Saturday 29 October 2016

Proud of our diversity?

The commitments, particularly in the field of education, contained in the Labour Party's recent Proud of our Diversity document make it timely to re-post the Catholic teaching below.

Perhaps the proposed changes to the National Curriculum will also include the discrimination against those who oppose the legislative outcomes achieved by gay activists in recent years?
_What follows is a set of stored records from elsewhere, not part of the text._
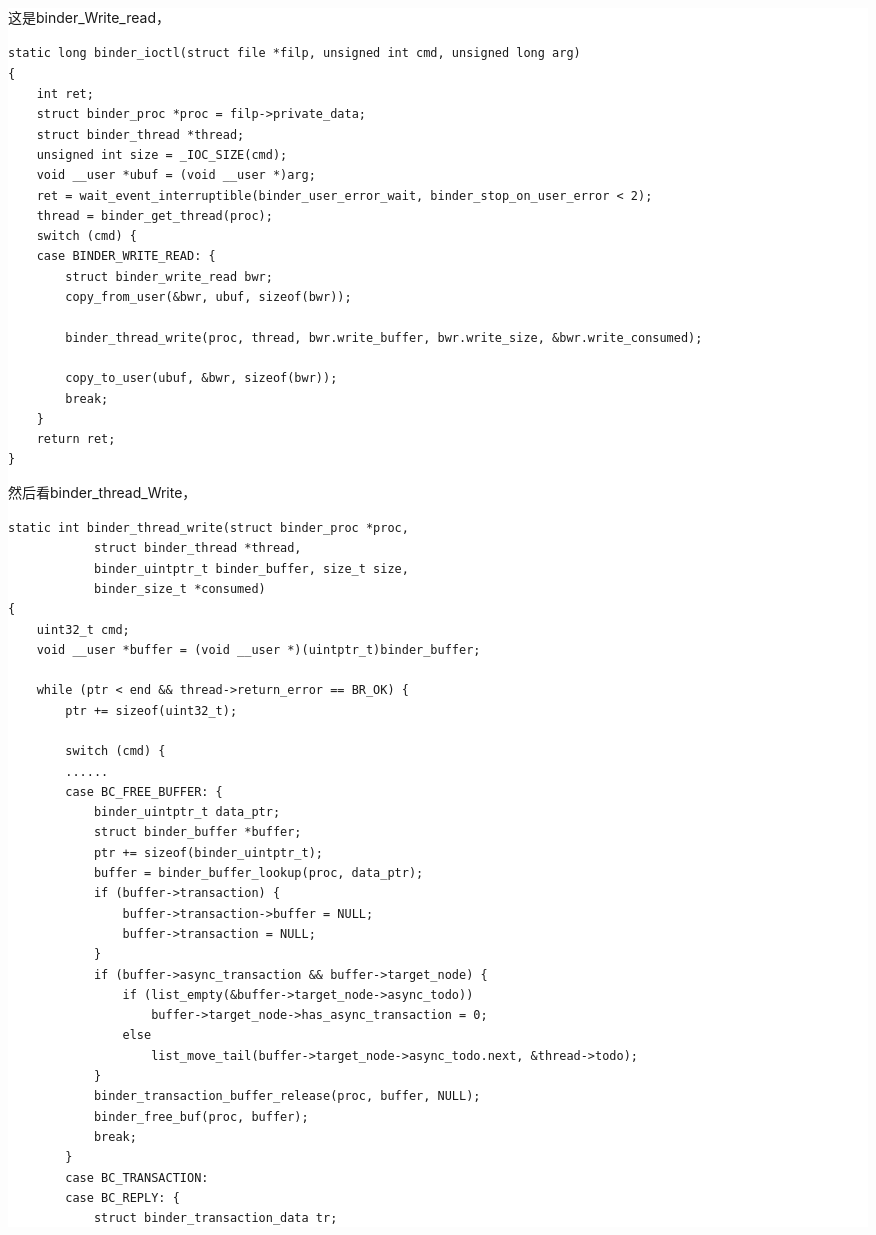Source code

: 

# 
这是binder_Write_read，
```
static long binder_ioctl(struct file *filp, unsigned int cmd, unsigned long arg)
{
    int ret;
    struct binder_proc *proc = filp->private_data;
    struct binder_thread *thread;
    unsigned int size = _IOC_SIZE(cmd);
    void __user *ubuf = (void __user *)arg;
    ret = wait_event_interruptible(binder_user_error_wait, binder_stop_on_user_error < 2);
    thread = binder_get_thread(proc);
    switch (cmd) {
    case BINDER_WRITE_READ: {
        struct binder_write_read bwr;
        copy_from_user(&bwr, ubuf, sizeof(bwr));

        binder_thread_write(proc, thread, bwr.write_buffer, bwr.write_size, &bwr.write_consumed);

        copy_to_user(ubuf, &bwr, sizeof(bwr));
        break;
    }
    return ret;
}
```

然后看binder_thread_Write，

```
static int binder_thread_write(struct binder_proc *proc,
            struct binder_thread *thread,
            binder_uintptr_t binder_buffer, size_t size,
            binder_size_t *consumed)
{
    uint32_t cmd;
    void __user *buffer = (void __user *)(uintptr_t)binder_buffer;

    while (ptr < end && thread->return_error == BR_OK) {
        ptr += sizeof(uint32_t);

        switch (cmd) {
        ......
        case BC_FREE_BUFFER: {
            binder_uintptr_t data_ptr;
            struct binder_buffer *buffer;
            ptr += sizeof(binder_uintptr_t);
            buffer = binder_buffer_lookup(proc, data_ptr);
            if (buffer->transaction) {
                buffer->transaction->buffer = NULL;
                buffer->transaction = NULL;
            }
            if (buffer->async_transaction && buffer->target_node) {
                if (list_empty(&buffer->target_node->async_todo))
                    buffer->target_node->has_async_transaction = 0;
                else
                    list_move_tail(buffer->target_node->async_todo.next, &thread->todo);
            }
            binder_transaction_buffer_release(proc, buffer, NULL);
            binder_free_buf(proc, buffer);
            break;
        }
        case BC_TRANSACTION:
        case BC_REPLY: {
            struct binder_transaction_data tr;
```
From the Catechism of the Catholic Church:
2357 Homosexuality refers to relations between men or between women who experience an exclusive or predominant sexual attraction toward persons of the same sex. It has taken a great variety of forms through the centuries and in different cultures. Its psychological genesis remains largely unexplained. Basing itself on Sacred Scripture, which presents homosexual acts as acts of grave depravity,140 tradition has always declared that "homosexual acts are intrinsically disordered."141 They are contrary to the natural law. They close the sexual act to the gift of life. They do not proceed from a genuine affective and sexual complementarity. Under no circumstances can they be approved.
2358 The number of men and women who have deep-seated homosexual tendencies is not negligible. This inclination, which is objectively disordered, constitutes for most of them a trial. They must be accepted with respect, compassion, and sensitivity. Every sign of unjust discrimination in their regard should be avoided. These persons are called to fulfill God's will in their lives and, if they are Christians, to unite to the sacrifice of the Lord's Cross the difficulties they may encounter from their condition.
2359 Homosexual persons are called to chastity. By the virtues of self-mastery that teach them inner freedom, at times by the support of disinterested friendship, by prayer and sacramental grace, they can and should gradually and resolutely approach Christian perfection.
And from Pope Francis' Amoris Laetitia:
56. Yet another challenge is posed by the various forms of an ideology of gender that "denies the difference and reciprocity in nature of a man and a woman and envisages a society without sexual differences, thereby elimination the anthropological basis of the family. This ideology leads to educational programmes and legislative enactments that promote a personal identity  and emotional intimacy radially separated from the biological difference between male and female. Consequently, human identity becomes the choice of the individual, one which can also change over time". It is a source of concern that some ideologies of this sort, which seek to respond to what are at times understandable aspirations, manage to assert themselves as absolute and unquestionable, even dictating how children should be raised. It needs to be emphasised that "biological sex and the socio-cultural role of sex (gender) can be distinguished but not separated"..... It is one thing to be understanding of human weakness and the complexities of life, and another to accept ideologies that attempt o sunder what are inseparable aspects of reality. Let us not fall into the sin of trying to replace the Creator. We are creatures, and not omnipotent. Creation is prior to us and must be received as a gift. At the same time, we are called to protect our humanity, and this means, in the first place, accepting and respecting it as it was created.